[Opening SOURCE MATERIAL section]
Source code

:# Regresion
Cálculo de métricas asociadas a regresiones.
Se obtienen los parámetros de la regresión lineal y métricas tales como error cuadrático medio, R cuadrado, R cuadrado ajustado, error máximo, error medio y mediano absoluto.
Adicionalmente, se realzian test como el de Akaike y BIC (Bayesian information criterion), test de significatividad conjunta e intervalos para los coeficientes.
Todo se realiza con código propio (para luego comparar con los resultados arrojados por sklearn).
[Closing SOURCE MATERIAL section]
**WHAT NEEDS TO BE DONE**
Express the listing above as a Markdown table with two columns, Row and Line, numbering each line that has text and omitting blank lines.

**ANSWER TO THIS PROBLEM**
| Row | Line |
|---|---|
| 1 | Source code |
| 2 | :# Regresion |
| 3 | Cálculo de métricas asociadas a regresiones. |
| 4 | Se obtienen los parámetros de la regresión lineal y métricas tales como error cuadrático medio, R cuadrado, R cuadrado ajustado, error máximo, error medio y mediano absoluto. |
| 5 | Adicionalmente, se realzian test como el de Akaike y BIC (Bayesian information criterion), test de significatividad conjunta e intervalos para los coeficientes. |
| 6 | Todo se realiza con código propio (para luego comparar con los resultados arrojados por sklearn). |